О, как соблазнительно увидеть в булгаковской достоевщине метафизический разгул, утягивающий в свой водоворот историю болезней века, мировой пожар, гибель и обновление, то есть чаемую смесь Апокалипсиса с обетованием... Евангелие так Евангелие, черт возьми! Но мы, вкусившие однажды сладкий плод-баккурот, продолжаем думать, что Булгаков — не в пример Достоевскому и отцам церкви — был озабочен спасением текста не менее, чем души.
"... чтобы убедиться в том, что Достоевский — писатель, неужели же нужно спрашивать у него удостоверение? Да возьмите вы любых пять страниц из любого его романа и без всякого удостоверения вы убедитесь, что имеете дело с писателем. Да я полагаю, что у него и удостоверения-то никакого не было!".
Ясно, что речь идет не о бессмертной личности Достоевского, но о бессмертии его текстов.
Наши современники расходятся во мнениях: если одни считают, что Булгаков хотел написать мистический трактат, то вторые убеждены, что он его написал. Что же касается досадного подзаголовка — роман, тут спорящие едины: романная форма не более, чем маска; меняются времена — меняются маски: современников Ешуа легче было пронять притчей. Согласимся мы с теми или с другими — положение не изменится: претензии надлитературного характера у Булгакова, несомненно, были. Но, странное дело, чем пристальней и бескорыстней мы вчитываемся в роман, тем очевидней из-за демонологии выглядывает литература. Именно литература образует самый зашифрованный и глубинный слой. Маска оказывается лицом.

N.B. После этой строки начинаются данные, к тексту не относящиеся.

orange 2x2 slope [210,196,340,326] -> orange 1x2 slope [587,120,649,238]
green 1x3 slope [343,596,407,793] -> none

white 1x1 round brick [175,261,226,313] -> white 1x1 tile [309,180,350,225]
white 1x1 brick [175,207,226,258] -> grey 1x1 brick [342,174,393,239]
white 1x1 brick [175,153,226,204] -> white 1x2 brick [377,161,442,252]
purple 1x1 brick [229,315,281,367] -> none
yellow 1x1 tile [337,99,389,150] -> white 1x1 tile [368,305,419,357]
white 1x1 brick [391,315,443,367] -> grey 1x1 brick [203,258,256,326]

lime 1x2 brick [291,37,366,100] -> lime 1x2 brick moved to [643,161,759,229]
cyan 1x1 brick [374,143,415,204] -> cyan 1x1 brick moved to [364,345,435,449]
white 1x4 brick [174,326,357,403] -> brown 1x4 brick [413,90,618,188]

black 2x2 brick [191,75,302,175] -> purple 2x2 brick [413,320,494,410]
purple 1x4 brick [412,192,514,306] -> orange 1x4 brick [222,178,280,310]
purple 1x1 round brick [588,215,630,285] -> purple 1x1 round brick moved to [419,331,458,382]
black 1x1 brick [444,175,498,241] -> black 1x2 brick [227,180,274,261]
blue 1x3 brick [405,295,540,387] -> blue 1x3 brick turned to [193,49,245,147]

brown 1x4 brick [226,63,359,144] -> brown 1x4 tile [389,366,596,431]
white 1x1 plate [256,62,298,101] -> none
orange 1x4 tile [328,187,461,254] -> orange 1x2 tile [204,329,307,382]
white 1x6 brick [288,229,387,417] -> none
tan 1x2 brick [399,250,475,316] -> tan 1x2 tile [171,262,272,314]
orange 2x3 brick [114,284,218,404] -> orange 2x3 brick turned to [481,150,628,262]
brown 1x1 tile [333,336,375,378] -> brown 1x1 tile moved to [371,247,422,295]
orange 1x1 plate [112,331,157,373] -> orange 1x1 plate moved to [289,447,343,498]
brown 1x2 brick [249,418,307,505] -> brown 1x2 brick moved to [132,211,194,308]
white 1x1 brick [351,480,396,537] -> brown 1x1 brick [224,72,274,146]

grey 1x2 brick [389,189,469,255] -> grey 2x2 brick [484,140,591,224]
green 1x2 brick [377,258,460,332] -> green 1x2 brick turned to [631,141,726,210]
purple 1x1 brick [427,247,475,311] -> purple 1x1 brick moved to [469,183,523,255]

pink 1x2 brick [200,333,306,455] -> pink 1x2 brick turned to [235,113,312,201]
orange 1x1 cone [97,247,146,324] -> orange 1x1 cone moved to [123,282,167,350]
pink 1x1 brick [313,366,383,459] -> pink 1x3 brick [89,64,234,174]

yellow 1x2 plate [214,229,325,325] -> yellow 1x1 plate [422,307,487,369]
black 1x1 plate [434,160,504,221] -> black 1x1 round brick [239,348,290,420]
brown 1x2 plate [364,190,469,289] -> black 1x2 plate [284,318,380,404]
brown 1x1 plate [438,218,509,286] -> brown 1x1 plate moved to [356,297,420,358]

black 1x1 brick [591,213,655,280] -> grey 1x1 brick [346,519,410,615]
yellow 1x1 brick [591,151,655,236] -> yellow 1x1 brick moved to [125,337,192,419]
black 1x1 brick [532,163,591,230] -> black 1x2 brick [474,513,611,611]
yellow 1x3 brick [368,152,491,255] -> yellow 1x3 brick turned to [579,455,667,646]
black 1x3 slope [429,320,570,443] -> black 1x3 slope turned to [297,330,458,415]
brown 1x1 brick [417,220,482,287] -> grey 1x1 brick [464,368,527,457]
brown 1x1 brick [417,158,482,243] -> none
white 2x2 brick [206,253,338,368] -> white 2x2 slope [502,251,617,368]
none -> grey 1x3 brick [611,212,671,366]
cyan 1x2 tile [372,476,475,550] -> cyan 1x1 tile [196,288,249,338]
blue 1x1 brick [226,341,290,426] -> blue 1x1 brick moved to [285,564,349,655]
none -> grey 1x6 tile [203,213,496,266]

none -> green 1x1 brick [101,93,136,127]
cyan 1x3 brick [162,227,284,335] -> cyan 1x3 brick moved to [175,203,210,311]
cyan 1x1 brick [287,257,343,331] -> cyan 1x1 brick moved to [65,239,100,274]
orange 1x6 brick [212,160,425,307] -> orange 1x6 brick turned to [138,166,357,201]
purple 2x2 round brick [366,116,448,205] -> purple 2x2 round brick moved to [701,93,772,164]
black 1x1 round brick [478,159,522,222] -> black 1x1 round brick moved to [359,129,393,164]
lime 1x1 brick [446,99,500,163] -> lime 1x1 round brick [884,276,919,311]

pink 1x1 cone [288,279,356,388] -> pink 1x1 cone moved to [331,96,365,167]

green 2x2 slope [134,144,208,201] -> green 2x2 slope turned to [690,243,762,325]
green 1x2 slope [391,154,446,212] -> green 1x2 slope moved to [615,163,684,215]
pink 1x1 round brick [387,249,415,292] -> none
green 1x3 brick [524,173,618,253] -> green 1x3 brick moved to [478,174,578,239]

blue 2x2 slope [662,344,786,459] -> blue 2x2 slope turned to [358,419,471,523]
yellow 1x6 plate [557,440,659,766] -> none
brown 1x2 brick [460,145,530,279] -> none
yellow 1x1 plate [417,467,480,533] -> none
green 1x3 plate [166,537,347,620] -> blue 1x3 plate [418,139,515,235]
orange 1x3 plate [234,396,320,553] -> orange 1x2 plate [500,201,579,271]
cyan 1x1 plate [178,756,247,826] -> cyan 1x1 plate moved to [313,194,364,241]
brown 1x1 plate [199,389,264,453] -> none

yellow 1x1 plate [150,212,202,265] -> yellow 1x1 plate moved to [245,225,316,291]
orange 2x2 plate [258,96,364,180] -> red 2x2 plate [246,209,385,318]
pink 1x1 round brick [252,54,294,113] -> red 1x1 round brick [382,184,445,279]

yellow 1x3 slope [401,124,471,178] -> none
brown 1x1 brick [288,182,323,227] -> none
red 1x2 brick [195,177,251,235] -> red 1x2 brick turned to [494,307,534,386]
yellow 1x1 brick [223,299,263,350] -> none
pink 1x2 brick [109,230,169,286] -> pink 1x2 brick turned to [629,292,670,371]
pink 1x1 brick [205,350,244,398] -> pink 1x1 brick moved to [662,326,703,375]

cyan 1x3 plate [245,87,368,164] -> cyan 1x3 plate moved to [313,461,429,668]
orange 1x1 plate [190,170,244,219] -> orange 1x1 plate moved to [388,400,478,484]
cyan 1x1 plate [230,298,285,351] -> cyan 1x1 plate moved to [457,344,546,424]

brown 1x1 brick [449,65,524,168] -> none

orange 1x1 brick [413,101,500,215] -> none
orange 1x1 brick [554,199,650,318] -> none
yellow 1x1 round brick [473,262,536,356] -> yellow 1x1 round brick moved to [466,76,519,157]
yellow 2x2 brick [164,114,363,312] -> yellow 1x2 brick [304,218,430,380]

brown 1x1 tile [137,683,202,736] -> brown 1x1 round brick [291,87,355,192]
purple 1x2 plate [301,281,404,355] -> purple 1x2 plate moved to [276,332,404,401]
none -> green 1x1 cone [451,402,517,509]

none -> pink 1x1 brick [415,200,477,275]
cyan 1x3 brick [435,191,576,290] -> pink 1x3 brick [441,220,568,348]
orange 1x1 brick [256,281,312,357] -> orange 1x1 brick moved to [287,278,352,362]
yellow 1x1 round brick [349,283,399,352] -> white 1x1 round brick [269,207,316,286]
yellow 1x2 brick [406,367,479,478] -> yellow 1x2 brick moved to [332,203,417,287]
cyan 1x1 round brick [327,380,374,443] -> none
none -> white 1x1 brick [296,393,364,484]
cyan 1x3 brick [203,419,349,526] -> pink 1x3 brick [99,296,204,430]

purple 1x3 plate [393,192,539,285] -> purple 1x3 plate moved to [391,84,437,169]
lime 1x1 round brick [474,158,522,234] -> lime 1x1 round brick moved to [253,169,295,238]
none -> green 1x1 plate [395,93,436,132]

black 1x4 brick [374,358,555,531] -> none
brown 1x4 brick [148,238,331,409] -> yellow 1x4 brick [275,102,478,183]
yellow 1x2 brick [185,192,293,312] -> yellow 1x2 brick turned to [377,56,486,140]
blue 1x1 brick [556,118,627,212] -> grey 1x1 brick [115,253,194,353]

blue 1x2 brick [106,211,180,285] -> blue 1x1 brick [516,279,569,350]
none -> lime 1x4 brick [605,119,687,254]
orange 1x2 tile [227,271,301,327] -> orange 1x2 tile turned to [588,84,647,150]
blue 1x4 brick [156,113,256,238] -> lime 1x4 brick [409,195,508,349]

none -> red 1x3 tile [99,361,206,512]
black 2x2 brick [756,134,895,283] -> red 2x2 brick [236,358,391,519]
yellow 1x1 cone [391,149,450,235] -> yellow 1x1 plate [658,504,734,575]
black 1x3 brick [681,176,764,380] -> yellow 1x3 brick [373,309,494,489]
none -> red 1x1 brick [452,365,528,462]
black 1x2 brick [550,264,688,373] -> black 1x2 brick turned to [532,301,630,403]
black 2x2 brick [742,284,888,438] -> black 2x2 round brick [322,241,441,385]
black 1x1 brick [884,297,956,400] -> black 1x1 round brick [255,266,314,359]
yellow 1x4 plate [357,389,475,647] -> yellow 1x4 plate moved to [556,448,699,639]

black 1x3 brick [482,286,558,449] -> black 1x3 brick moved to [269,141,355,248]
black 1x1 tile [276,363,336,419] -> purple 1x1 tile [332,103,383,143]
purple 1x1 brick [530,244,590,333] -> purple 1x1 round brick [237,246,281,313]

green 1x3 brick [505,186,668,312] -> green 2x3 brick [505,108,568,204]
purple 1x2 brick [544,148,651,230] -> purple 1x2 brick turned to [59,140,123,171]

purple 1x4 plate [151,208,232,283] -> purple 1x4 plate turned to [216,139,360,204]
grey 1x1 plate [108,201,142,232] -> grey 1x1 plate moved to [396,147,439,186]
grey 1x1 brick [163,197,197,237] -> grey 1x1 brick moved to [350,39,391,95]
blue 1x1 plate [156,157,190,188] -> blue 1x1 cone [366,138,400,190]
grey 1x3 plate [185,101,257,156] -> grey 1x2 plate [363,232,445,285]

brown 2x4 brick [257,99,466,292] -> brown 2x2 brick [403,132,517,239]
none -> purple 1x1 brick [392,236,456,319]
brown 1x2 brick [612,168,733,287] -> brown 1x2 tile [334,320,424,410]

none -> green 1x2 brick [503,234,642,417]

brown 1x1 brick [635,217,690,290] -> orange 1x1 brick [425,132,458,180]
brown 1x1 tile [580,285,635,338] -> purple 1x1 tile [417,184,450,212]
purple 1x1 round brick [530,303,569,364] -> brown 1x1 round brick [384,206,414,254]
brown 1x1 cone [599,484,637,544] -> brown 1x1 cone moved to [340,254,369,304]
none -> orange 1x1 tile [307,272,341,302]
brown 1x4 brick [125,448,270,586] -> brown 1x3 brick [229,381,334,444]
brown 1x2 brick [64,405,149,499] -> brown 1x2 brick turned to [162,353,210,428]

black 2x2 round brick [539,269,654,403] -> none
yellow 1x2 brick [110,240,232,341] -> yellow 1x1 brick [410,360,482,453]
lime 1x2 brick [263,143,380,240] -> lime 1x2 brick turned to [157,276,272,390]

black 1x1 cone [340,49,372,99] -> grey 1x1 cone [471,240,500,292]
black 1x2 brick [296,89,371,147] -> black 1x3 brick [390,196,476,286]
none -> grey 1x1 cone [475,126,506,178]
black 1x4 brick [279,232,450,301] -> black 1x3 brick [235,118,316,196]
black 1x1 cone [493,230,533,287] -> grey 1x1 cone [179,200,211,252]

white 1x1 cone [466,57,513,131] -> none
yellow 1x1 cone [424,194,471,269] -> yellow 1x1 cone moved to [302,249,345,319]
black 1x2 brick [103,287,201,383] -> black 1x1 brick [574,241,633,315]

Другое дело Ильф и Петров. Их литературные игры так публичны и безыскусственны, что обнаруженная нами стилизация под Достоевского видится как художественный провал. Но что же тогда образует глубинный слой их романов, да и есть ли он там вообще? Ведь не будь Булгакова, нам бы и в голову не пришло увидеть в Остапе Бендере нечто большее, чем "порождение того времени, когда капитализм ликвидирован в своих основах, но социализм еще не победил окончательно". Что же произошло в этом литэкономическом промежутке?
"— Нам повезло, Киса, — сказал Остап, — ночью шел дождь, и нам не придется глотать пыль. Вдыхайте, предводитель, чистый воздух. Пойте. Вспоминайте кавказские стихи. Ведите себя как полагается!..
Но Ипполит Матвеевич не пел и не вспоминал стихов.
Опять идти! На этот раз в Тифлис, на этот раз по красивейшей в мире дороге. Ипполиту Матвеевичу было все равно. Он решительно не замечал Терека, который начинал уже погромыхивать на дне долины. И только сияющие под солнцем ледяные вершины что-то смутно ему напоминали: не то блеск брильянтов, не то лучшие глазетовые гробы мастера Безенчука."